### Activity
What is needed is an exact copy of every entry.

Saved entries:
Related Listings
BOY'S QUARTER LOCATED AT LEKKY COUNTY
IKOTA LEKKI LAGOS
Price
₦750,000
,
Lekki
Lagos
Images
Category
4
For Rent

### Result
Related Listings
BOY'S QUARTER LOCATED AT LEKKY COUNTY
IKOTA LEKKI LAGOS
Price
₦750,000
,
Lekki
Lagos
Images
Category
4
For Rent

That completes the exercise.